Questions fréquentes

Puis-je contester la prolongation de ma rétention si j'ai déjà été entendu lors d'une première prolongation ?
Non, selon l'article L.743-11 du CESEDA, aucune irrégularité antérieure à l'audience ayant ordonné la première prolongation ne peut être soulevée lors d'une audience postérieure. Dans cette affaire, M. [W] avait déjà vu sa rétention prolongée le 10 juin 2026, confirmée en appel, et ne pouvait donc plus contester des irrégularités antérieures à cette date.
Quels sont les délais pour contester un arrêté de placement en rétention ?
La contestation de l'arrêté de placement en rétention doit être présentée dans les quatre jours suivant le placement. Dans le cas de M. [W], placé le 06 juin 2026, il disposait d'un délai jusqu'au 10 juin 2026 pour agir. Passé ce délai, la contestation est irrecevable.
Que faire si je n'ai pas reçu la notification de mon arrêté d'expulsion ?
La contestation de la régularité de la notification de la mesure d'éloignement relève de la compétence du juge administratif, et non du juge judiciaire. Dans cette affaire, M. [W] a soulevé ce moyen, mais la cour a rappelé qu'il ne pouvait être examiné dans le cadre de l'appel contre la prolongation de la rétention.
La rétention administrative peut-elle être prolongée plusieurs fois ?
Oui, la rétention peut être prolongée par le magistrat du siège, dans la limite de la durée légale. En l'espèce, une première prolongation de 30 jours a été ordonnée le 10 juin 2026, puis une deuxième prolongation de 30 jours supplémentaires le 07 juillet 2026, confirmée en appel.
Qu'est-ce que l'article L.743-11 du CESEDA ?
Cet article dispose qu'aucune irrégularité antérieure à une audience à l'issue de laquelle le magistrat du siège a prolongé la mesure de rétention ne peut être soulevée à l'occasion d'une audience postérieure.
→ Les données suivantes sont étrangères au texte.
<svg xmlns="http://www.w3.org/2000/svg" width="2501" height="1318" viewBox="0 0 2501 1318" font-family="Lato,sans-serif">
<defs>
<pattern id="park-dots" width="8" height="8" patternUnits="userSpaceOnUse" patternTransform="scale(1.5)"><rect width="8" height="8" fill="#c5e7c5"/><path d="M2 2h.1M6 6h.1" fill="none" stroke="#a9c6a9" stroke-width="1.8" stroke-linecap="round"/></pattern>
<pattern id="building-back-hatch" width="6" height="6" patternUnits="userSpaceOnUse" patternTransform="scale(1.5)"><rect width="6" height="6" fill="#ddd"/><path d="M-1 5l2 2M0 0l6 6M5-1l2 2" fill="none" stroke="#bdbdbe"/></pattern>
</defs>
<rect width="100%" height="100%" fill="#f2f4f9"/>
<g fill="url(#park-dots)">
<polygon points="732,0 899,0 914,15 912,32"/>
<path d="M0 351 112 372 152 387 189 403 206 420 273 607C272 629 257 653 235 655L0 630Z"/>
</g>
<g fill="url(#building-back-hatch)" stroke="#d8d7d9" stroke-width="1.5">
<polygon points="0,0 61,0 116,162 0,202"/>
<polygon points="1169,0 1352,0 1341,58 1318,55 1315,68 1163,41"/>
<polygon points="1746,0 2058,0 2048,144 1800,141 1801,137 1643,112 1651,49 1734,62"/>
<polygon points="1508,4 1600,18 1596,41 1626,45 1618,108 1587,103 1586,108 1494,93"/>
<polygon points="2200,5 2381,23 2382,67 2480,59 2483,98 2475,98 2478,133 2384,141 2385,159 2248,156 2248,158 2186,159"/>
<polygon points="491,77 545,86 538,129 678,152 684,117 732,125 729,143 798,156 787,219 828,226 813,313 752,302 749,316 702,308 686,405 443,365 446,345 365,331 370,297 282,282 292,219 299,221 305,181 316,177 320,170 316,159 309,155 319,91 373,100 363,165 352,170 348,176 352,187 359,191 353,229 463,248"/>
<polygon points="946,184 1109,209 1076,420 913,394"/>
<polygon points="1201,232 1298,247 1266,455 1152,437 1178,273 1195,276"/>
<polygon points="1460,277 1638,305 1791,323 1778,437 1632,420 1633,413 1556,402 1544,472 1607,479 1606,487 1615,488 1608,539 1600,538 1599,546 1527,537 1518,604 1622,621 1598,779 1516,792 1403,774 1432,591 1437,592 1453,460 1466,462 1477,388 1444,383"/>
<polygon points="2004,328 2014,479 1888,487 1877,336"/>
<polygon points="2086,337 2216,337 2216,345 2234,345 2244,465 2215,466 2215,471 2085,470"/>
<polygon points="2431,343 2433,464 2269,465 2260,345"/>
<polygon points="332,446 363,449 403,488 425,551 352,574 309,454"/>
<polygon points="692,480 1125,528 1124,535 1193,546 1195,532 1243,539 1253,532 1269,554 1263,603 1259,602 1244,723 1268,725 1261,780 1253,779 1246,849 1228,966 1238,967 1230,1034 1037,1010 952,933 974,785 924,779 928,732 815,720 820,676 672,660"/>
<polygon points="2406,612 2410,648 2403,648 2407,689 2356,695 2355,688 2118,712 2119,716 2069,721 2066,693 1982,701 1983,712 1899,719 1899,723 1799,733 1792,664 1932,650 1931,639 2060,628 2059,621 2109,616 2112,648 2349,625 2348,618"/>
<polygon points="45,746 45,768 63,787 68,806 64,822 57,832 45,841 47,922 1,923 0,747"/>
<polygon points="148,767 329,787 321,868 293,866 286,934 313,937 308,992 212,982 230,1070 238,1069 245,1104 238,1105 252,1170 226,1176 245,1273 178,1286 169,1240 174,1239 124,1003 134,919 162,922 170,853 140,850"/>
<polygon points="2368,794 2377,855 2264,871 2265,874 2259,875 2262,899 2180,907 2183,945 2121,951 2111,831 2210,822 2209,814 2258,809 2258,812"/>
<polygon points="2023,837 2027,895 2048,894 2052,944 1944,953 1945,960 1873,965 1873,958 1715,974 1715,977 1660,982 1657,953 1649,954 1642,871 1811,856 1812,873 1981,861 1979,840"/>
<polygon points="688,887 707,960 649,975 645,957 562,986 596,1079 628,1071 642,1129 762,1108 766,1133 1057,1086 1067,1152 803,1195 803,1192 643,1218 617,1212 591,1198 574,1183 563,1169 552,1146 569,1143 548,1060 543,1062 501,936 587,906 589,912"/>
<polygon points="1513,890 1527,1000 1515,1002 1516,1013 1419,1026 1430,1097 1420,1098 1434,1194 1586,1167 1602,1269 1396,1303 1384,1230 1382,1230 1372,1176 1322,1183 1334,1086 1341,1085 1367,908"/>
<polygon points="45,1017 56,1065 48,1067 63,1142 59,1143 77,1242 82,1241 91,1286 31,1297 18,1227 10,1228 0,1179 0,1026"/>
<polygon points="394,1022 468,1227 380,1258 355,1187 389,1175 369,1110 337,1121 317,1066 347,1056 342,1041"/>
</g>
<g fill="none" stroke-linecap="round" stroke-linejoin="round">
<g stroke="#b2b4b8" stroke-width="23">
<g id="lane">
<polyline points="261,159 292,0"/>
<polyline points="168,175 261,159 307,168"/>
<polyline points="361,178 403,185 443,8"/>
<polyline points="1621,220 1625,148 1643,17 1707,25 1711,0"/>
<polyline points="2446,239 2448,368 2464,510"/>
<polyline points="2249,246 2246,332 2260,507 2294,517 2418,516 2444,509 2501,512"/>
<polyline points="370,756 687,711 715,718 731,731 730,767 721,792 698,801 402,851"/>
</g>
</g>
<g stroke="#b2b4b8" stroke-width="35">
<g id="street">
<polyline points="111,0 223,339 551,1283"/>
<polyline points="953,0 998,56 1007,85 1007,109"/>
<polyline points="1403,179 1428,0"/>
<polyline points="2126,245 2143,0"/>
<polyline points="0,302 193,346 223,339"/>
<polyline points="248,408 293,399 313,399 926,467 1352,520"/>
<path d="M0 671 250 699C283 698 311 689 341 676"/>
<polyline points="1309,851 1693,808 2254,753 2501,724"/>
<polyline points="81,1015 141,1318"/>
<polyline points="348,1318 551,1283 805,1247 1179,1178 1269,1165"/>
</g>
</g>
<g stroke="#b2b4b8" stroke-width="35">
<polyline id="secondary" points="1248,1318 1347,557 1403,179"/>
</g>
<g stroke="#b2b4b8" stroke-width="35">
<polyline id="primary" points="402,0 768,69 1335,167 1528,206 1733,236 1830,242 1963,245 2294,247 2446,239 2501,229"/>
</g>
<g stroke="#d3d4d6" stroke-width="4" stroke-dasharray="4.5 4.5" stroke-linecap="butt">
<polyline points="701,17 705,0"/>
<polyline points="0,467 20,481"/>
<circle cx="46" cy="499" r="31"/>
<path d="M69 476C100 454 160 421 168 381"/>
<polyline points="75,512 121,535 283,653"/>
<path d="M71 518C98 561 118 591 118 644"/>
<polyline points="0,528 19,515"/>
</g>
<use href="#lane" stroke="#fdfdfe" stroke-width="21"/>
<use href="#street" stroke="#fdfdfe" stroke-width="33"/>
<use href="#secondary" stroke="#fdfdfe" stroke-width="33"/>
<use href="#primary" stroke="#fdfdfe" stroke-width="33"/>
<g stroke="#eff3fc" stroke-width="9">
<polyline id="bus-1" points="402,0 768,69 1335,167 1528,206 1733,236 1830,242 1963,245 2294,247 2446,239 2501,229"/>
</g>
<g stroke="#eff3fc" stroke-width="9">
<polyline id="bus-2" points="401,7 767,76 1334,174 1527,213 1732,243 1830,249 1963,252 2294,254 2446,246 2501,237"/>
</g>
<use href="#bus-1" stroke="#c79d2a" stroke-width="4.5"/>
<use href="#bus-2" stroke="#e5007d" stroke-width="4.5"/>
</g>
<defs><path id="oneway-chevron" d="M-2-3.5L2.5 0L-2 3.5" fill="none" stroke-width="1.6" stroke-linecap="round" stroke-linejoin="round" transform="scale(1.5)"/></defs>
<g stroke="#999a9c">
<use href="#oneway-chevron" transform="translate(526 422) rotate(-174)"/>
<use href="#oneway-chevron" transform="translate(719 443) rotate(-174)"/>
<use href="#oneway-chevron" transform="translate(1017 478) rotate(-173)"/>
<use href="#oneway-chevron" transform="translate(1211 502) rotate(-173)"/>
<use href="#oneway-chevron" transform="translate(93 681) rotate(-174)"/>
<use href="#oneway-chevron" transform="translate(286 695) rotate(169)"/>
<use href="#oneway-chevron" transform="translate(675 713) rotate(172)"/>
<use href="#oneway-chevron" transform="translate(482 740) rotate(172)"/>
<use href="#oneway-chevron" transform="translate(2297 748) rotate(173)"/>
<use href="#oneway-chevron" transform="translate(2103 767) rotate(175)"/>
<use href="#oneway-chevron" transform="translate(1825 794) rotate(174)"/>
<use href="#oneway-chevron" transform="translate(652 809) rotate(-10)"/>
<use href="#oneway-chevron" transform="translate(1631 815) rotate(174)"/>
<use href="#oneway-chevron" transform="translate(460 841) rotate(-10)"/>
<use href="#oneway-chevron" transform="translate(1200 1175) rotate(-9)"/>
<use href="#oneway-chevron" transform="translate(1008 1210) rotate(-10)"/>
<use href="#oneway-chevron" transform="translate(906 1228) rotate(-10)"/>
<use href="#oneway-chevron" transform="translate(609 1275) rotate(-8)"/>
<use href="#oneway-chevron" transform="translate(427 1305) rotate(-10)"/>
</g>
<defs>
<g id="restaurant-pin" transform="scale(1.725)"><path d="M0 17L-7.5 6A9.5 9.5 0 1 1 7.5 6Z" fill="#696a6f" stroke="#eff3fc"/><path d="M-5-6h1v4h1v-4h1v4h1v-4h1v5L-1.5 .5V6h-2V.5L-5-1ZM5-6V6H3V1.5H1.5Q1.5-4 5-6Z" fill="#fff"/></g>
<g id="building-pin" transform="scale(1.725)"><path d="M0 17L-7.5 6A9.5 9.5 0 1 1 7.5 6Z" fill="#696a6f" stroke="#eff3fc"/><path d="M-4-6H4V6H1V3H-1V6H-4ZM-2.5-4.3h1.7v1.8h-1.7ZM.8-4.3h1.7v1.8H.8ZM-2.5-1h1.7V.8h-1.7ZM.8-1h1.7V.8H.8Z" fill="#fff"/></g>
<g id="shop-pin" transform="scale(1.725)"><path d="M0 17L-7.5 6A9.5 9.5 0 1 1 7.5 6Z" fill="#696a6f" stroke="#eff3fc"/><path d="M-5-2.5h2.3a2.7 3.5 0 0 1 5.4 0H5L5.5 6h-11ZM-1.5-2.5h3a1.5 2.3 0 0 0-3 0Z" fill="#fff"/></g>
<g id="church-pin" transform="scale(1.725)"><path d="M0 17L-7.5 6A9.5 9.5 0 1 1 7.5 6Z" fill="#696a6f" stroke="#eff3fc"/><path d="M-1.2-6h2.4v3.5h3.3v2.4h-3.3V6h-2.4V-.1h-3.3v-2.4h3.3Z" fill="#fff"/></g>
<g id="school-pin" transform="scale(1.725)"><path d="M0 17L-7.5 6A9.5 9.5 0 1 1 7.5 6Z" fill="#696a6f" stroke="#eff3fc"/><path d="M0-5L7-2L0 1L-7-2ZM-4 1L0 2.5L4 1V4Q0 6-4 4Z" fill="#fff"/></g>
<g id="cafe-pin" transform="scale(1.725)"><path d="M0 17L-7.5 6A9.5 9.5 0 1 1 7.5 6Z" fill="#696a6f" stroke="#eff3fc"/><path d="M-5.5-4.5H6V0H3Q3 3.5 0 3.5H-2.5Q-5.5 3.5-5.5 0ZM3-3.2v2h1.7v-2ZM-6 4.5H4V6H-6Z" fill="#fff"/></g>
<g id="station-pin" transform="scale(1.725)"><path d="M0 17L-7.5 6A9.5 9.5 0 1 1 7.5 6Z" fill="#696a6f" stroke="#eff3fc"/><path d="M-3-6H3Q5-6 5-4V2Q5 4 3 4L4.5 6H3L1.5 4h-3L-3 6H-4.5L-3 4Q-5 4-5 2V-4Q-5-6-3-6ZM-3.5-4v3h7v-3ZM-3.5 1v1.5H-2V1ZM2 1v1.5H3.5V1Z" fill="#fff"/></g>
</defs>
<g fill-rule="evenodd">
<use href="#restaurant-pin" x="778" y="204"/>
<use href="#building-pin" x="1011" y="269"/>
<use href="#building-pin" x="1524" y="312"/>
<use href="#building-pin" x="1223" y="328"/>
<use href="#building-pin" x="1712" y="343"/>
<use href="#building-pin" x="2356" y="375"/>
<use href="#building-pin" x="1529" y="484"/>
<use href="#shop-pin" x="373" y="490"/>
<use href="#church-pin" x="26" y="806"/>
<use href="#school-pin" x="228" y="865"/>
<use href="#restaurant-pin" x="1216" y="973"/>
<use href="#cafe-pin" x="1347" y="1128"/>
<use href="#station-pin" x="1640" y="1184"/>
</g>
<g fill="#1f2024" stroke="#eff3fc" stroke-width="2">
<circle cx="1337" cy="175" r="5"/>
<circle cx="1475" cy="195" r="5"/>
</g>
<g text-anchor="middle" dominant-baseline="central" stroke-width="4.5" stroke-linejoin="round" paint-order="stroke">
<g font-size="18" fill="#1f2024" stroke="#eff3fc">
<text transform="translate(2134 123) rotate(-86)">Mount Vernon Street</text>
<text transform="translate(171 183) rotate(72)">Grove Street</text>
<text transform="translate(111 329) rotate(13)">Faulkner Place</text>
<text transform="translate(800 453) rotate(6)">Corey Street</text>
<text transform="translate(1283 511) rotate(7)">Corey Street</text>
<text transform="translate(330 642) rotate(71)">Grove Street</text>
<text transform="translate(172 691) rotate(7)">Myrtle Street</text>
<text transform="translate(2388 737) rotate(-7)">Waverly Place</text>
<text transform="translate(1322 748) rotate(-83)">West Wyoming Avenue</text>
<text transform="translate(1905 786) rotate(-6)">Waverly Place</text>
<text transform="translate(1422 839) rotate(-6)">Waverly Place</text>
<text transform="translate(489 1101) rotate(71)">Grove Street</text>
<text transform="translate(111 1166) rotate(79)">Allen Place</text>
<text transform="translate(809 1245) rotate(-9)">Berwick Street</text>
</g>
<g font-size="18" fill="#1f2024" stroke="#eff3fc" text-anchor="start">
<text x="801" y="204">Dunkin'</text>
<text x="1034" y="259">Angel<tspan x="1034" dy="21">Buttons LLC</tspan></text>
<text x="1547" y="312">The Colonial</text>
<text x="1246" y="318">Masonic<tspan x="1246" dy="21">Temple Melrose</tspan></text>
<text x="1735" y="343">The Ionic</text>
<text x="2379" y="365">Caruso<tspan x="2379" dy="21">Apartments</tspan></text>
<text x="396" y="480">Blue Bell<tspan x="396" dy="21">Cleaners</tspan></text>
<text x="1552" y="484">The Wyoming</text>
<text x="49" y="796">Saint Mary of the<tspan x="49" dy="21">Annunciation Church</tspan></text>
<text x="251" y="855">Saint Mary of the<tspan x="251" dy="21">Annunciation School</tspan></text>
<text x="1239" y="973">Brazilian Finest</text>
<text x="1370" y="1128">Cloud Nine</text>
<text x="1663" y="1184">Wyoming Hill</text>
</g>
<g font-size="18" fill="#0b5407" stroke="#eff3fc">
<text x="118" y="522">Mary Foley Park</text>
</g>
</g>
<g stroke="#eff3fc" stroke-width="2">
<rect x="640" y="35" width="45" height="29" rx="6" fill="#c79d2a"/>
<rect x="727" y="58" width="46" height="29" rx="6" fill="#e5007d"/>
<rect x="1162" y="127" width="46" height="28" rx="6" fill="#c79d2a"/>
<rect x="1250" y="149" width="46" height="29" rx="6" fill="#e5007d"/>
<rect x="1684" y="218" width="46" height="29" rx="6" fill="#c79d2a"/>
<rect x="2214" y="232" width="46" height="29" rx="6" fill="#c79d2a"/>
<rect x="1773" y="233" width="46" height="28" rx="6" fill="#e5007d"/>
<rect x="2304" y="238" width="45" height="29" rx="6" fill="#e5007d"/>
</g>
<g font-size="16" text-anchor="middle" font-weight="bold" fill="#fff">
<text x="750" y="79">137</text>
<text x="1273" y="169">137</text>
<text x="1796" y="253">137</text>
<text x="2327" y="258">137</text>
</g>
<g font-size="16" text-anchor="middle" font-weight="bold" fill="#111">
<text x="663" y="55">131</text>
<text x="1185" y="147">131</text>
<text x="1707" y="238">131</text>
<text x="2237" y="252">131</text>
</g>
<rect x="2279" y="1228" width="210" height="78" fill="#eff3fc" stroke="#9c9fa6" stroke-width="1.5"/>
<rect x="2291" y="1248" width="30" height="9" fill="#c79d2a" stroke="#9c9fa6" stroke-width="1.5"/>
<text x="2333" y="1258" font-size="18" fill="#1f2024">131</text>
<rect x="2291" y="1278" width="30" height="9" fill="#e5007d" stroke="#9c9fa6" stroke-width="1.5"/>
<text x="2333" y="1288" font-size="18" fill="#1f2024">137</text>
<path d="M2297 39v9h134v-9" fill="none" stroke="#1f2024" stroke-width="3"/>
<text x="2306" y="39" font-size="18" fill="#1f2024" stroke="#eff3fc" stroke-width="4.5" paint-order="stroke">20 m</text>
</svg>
Il vise à garantir la stabilité des décisions de prolongation et à éviter des contestations tardives.
Mon titre de séjour en cours de validité empêche-t-il la rétention ?
L'existence d'un titre de séjour en cours de validité peut être un élément à prendre en compte, mais dans cette affaire, la cour a jugé que la contestation de la mesure d'éloignement elle-même relève du juge administratif. De plus, M. [W] avait déjà été entendu sur ce point lors de la première prolongation, et le moyen était irrecevable.